The trial court was presented the question of whether the Center was a training facility. Because the court interpreted the ordinance in such a way as to prohibit animal training centers for any non-domestic animals, it never reached this factual question. Therefore we remand for production of evidence and a finding of fact as to whether the Center is primarily a training facility or whether it is primarily a facility to board animals, to raise them, or to fulfill some other object.[5]
2. Conditional Use Permit
Appellants also contend the township acted arbitrarily and capriciously in denying the Center a conditional use permit. Land use decisions are entitled to great deference and will be disturbed on appeal only in instances where the municipality’s decision has no rational basis.Swanson v. City of Bloomington, 421 N.W.2d 307, 311 (Minn. 1988); seealso Carl Bolander Sons Co. v. City of Minneapolis, 502 N.W.2d 203, 207 (Minn. 1993) (noting standard of review for governmental decisions is whether they were arbitrary or capricious). In a zoning action, this court reviews directly the proceedings before the zoning authority, not the trial court’s findings. Id. The permit applicant has the burden of persuading the appellate court that the reasons for the denial either are legally insufficient or are not supported by the record. HubbardBroadcasting, Inc. v. City of Afton, 323 N.W.2d 757, 763 (Minn. 1982).
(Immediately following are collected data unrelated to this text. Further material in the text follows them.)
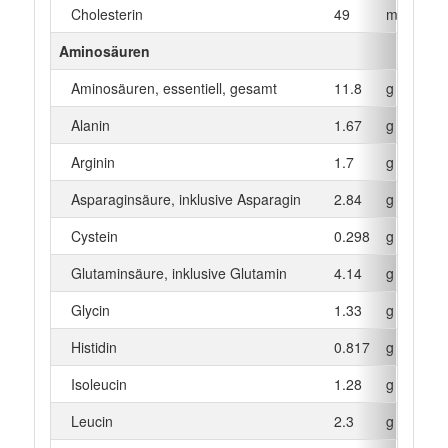
Cholesterin
49
mg
Aminosäuren
Aminosäuren, essentiell, gesamt
11.8
g
Alanin
1.67
g
Arginin
1.7
g
Asparaginsäure, inklusive Asparagin
2.84
g
Cystein
0.298
g
Glutaminsäure, inklusive Glutamin
4.14
g
Glycin
1.33
g
Histidin
0.817
g
Isoleucin
1.28
g
Leucin
2.3
g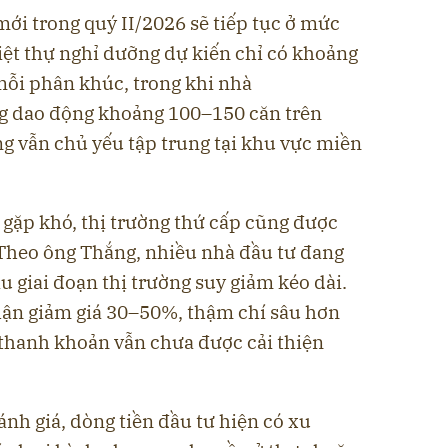
i trong quý II/2026 sẽ tiếp tục ở mức
biệt thự nghỉ dưỡng dự kiến chỉ có khoảng
ỗi phân khúc, trong khi nhà
 dao động khoảng 100–150 căn trên
g vẫn chủ yếu tập trung tại khu vực miền
 gặp khó, thị trường thứ cấp cũng được
 Theo ông Thắng, nhiều nhà đầu tư đang
au giai đoạn thị trường suy giảm kéo dài.
hận giảm giá 30–50%, thậm chí sâu hơn
 thanh khoản vẫn chưa được cải thiện
ánh giá, dòng tiền đầu tư hiện có xu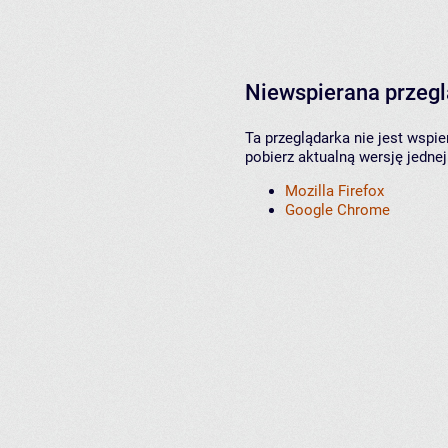
Niewspierana przeg
Ta przeglądarka nie jest wspi
pobierz aktualną wersję jednej
Mozilla Firefox
Google Chrome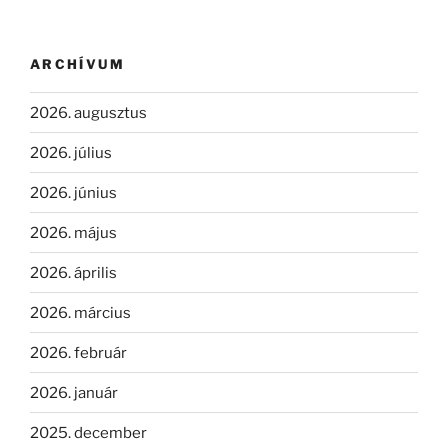
ARCHÍVUM
2026. augusztus
2026. július
2026. június
2026. május
2026. április
2026. március
2026. február
2026. január
2025. december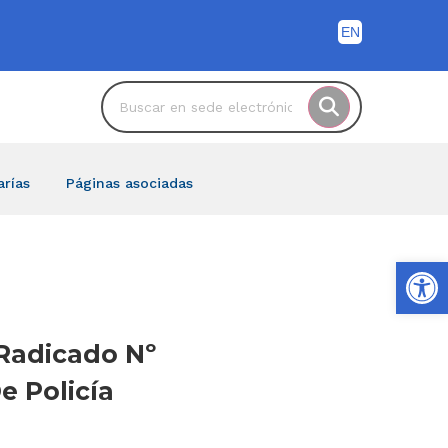
arías
Páginas asociadas
Ab
 Radicado Nº
e Policía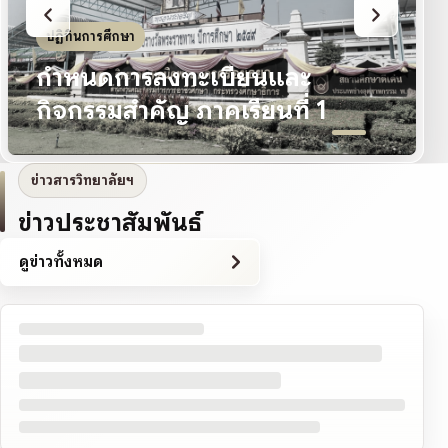
ปฏิทินการศึกษา
กำหนดการลงทะเบียนและ
กิจกรรมสำคัญ ภาคเรียนที่ 1
ข่าวสารวิทยาลัยฯ
ข่าวประชาสัมพันธ์
ดูข่าวทั้งหมด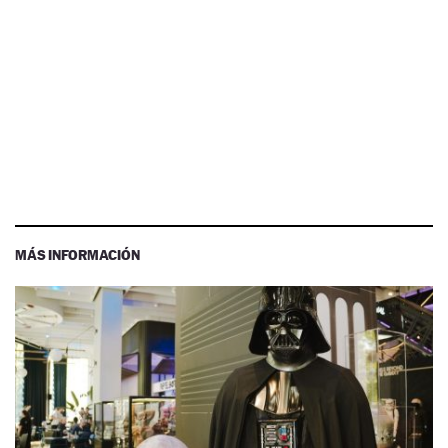
MÁS INFORMACIÓN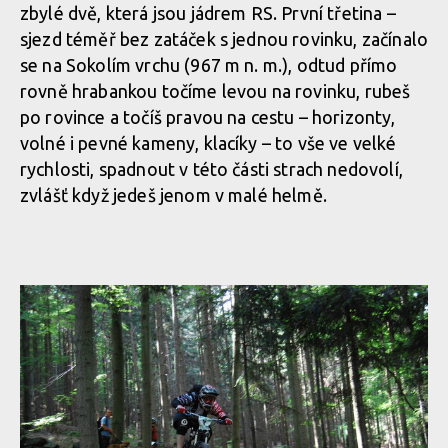
zbylé dvě, která jsou jádrem RS. První třetina –
sjezd téměř bez zatáček s jednou rovinku, začínalo
se na Sokolím vrchu (967 m n. m.), odtud přímo
rovně hrabankou točíme levou na rovinku, rubeš
po rovince a točíš pravou na cestu – horizonty,
volné i pevné kameny, klacíky – to vše ve velké
rychlosti, spadnout v této části strach nedovolí,
zvlášť když jedeš jenom v malé helmě.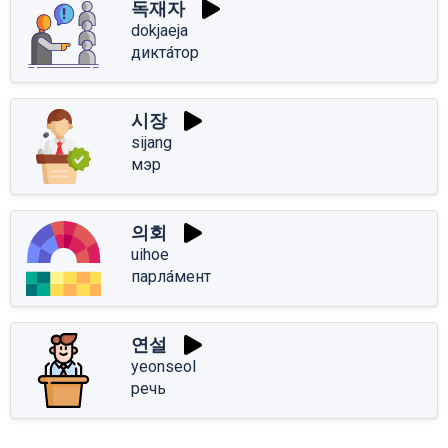
독재자
dokjaeja
дикта́тор
시장
sijang
мэр
의회
uihoe
парла́мент
연설
yeonseol
речь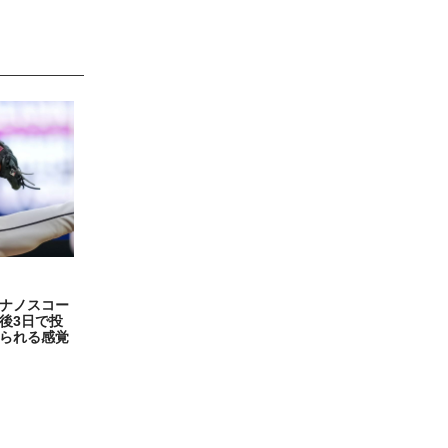
ナノスコー
後3日で投
られる感覚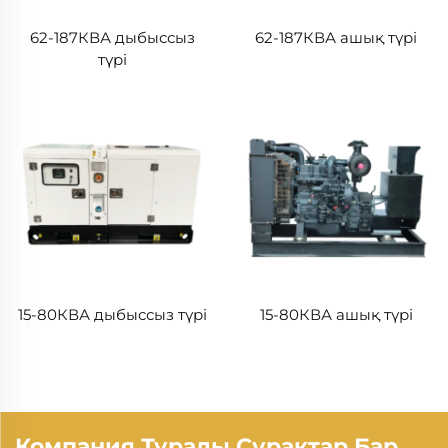
62-187КВА дыбыссыз
62-187КВА ашық түрі
түрі
15-80КВА дыбыссыз түрі
15-80КВА ашық түрі
Компания Туралы Сұрақтар Бар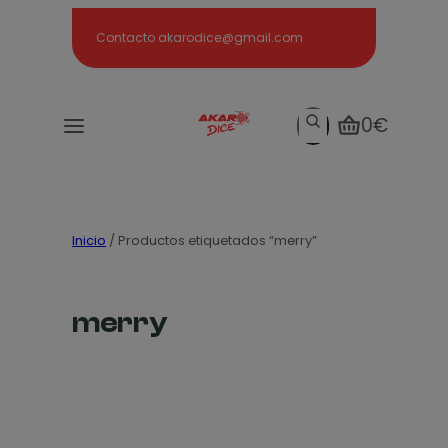
Search
Contacto akarodice@gmail.com
Search
0€
Inicio
/ Productos etiquetados “merry”
merry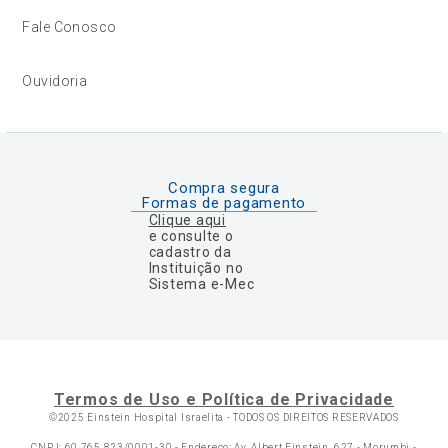
Fale Conosco
Ouvidoria
Compra segura
Formas de pagamento
Clique aqui
e consulte o
cadastro da
Instituição no
Sistema e-Mec
Termos de Uso e Política de Privacidade
©2025 Einstein Hospital Israelita -
TODOS OS DIREITOS RESERVADOS
CNPJ: 60.765.823/0001-30 - Endereço: Av. Albert Einstein, 627 - Morumbi -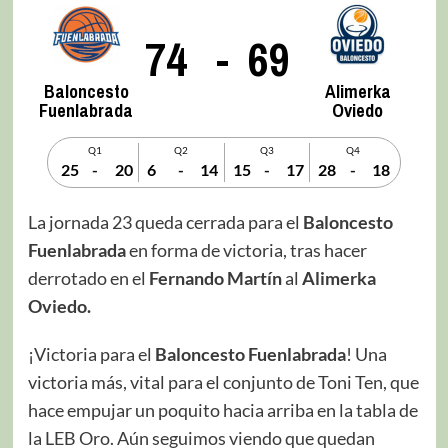
74
-
69
Baloncesto
Alimerka
Fuenlabrada
Oviedo
Q1
Q2
Q3
Q4
25
-
20
6
-
14
15
-
17
28
-
18
La jornada 23 queda cerrada para el
Baloncesto
Fuenlabrada
en forma de victoria, tras hacer
derrotado en el
Fernando Martín
al
Alimerka
Oviedo.
¡Victoria para el
Baloncesto Fuenlabrada
! Una
victoria más, vital para el conjunto de Toni Ten, que
hace empujar un poquito hacia arriba en la tabla de
la LEB Oro. Aún seguimos viendo que quedan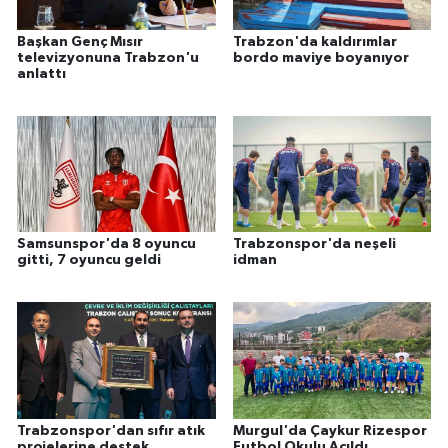
Başkan Genç Mısır
Trabzon'da kaldırımlar
televizyonuna Trabzon'u
bordo maviye boyanıyor
anlattı
Samsunspor'da 8 oyuncu
Trabzonspor'da neşeli
gitti, 7 oyuncu geldi
idman
Trabzonspor'dan sıfır atık
Murgul'da Çaykur Rizespor
projelerine destek
Futbol Okulu Açıldı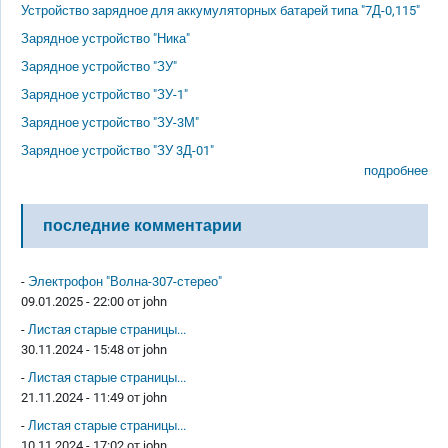
Устройство зарядное для аккумуляторных батарей типа "7Д-0,115"
Зарядное устройство "Ника"
Зарядное устройство "ЗУ"
Зарядное устройство "ЗУ-1"
Зарядное устройство "ЗУ-3М"
Зарядное устройство "ЗУ 3Д-01"
подробнее
последние комментарии
-
Электрофон "Волна-307-стерео"
09.01.2025 - 22:00 от
john
-
Листая старые страницы...
30.11.2024 - 15:48 от
john
-
Листая старые страницы...
21.11.2024 - 11:49 от
john
-
Листая старые страницы...
10.11.2024 - 17:02 от
john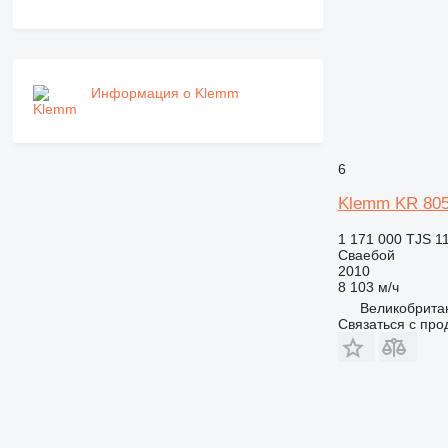
Информация о Klemm
6
Klemm KR 805
1 171 000 TJS
1
Сваебой
2010
8 103 м/ч
Великобритан
Связаться с пр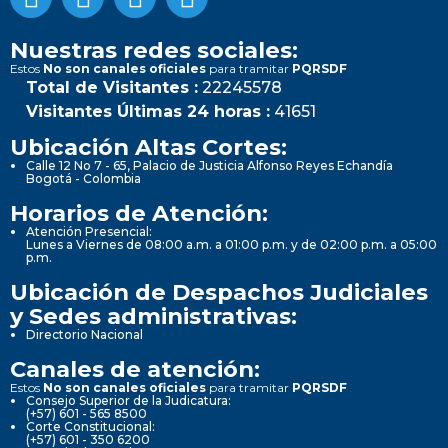
Nuestras redes sociales:
Estos
No son canales oficiales
para tramitar
PQRSDF
Total de Visitantes :
22245578
Visitantes Últimas 24 horas :
41651
Ubicación Altas Cortes:
Calle 12 No 7 - 65, Palacio de Justicia Alfonso Reyes Echandía
Bogotá - Colombia
Horarios de Atención:
Atención Presencial:
Lunes a Viernes de 08:00 a.m. a 01:00 p.m. y de 02:00 p.m. a 05:00
p.m.
Ubicación de Despachos Judiciales
y Sedes administrativas:
Directorio Nacional
Canales de atención:
Estos
No son canales oficiales
para tramitar
PQRSDF
Consejo Superior de la Judicatura:
(+57) 601 - 565 8500
Corte Constitucional:
(+57) 601 - 350 6200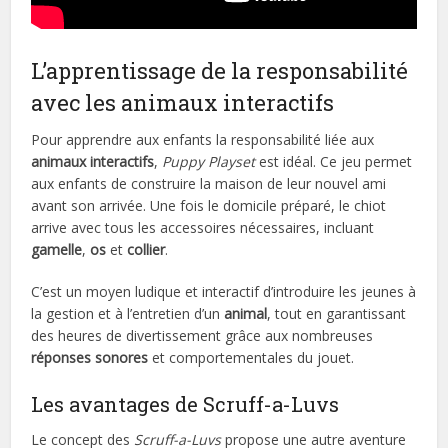
L’apprentissage de la responsabilité
avec les animaux interactifs
Pour apprendre aux enfants la responsabilité liée aux
animaux interactifs
,
Puppy Playset
est idéal. Ce jeu permet
aux enfants de construire la maison de leur nouvel ami
avant son arrivée. Une fois le domicile préparé, le chiot
arrive avec tous les accessoires nécessaires, incluant
gamelle
,
os
et
collier
.
C’est un moyen ludique et interactif d’introduire les jeunes à
la gestion et à l’entretien d’un
animal
, tout en garantissant
des heures de divertissement grâce aux nombreuses
réponses sonores
et comportementales du jouet.
Les avantages de Scruff-a-Luvs
Le concept des
Scruff-a-Luvs
propose une autre aventure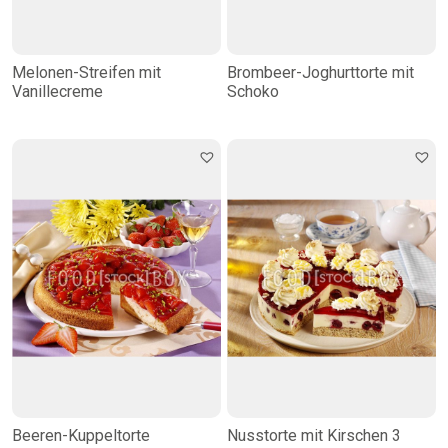
Melonen-Streifen mit
Brombeer-Joghurttorte mit
Vanillecreme
Schoko
Beeren-Kuppeltorte
Nusstorte mit Kirschen 3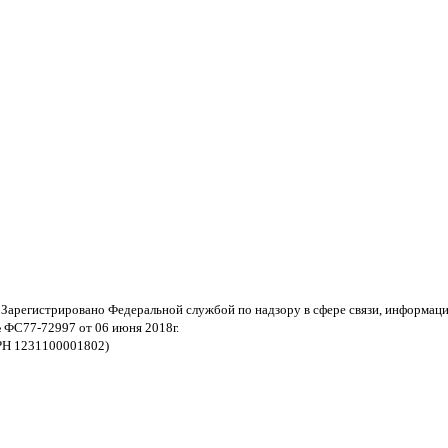
 Зарегистрировано Федеральной службой по надзору в сфере связи, информац
 ФС77-72997 от 06 июня 2018г.
РН 1231100001802)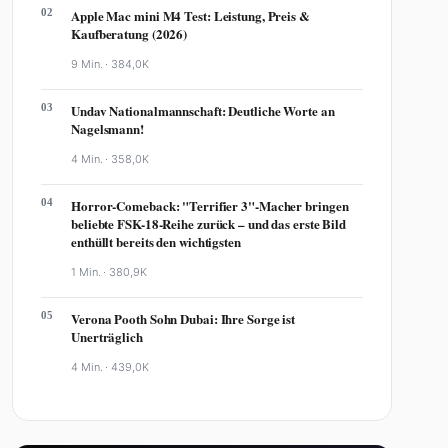
02
Apple Mac mini M4 Test: Leistung, Preis &
Kaufberatung (2026)
9 Min. ·
384,0K
03
Undav Nationalmannschaft: Deutliche Worte an
Nagelsmann!
4 Min. ·
358,0K
04
Horror-Comeback: "Terrifier 3"-Macher bringen
beliebte FSK-18-Reihe zurück – und das erste Bild
enthüllt bereits den wichtigsten
1 Min. ·
380,9K
05
Verona Pooth Sohn Dubai: Ihre Sorge ist
Unerträglich
4 Min. ·
439,0K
The township denied appellants a conditional use permit because the use of the property to house wild animals “would not protect the health, safety or general welfare of the residents of the Township.” Appellants argue the township acted arbitrarily because it denied appellants a permit based “wholly on unsubstantiated and unverified safety fears” and “the truism the wildcats can injure someone if they escape.”
Appellants correctly note that the township’s concerns must be based on more than conjecture or speculation. See C.R. Invs., Inc. v. Village ofShoreview, 304 N.W.2d 320, 325 (Minn. 1981). But appellants are mistaken in trying to minimize the threat posed by these cats by calling it a “truism.” There was evidence before the township Board of Supervisors that (1) wild cats in general are dangerous, (2) the cats at the Center are dangerous, (3) the cats at the Center have escaped their cages and restraints or were allowed to run loose, and (4) the security features at the Center might not be adequate. Given this evidence, the township had a rational basis for denying the Center a conditional use permit.
Affirmed in part, reversed in part, and remanded.